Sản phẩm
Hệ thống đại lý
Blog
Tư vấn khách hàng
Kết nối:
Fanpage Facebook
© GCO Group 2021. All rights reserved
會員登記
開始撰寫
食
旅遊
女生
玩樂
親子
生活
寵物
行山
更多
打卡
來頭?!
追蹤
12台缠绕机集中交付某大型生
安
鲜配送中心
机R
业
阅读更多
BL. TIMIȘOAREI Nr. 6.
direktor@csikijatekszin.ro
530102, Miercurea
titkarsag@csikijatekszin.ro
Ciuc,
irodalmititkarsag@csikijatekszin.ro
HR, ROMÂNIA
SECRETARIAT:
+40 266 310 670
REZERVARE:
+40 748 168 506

———

Where the word "csikijatekszin" occurs in a line of the records, copy that line.

ANSWER AREA:
direktor@csikijatekszin.ro
titkarsag@csikijatekszin.ro
irodalmititkarsag@csikijatekszin.ro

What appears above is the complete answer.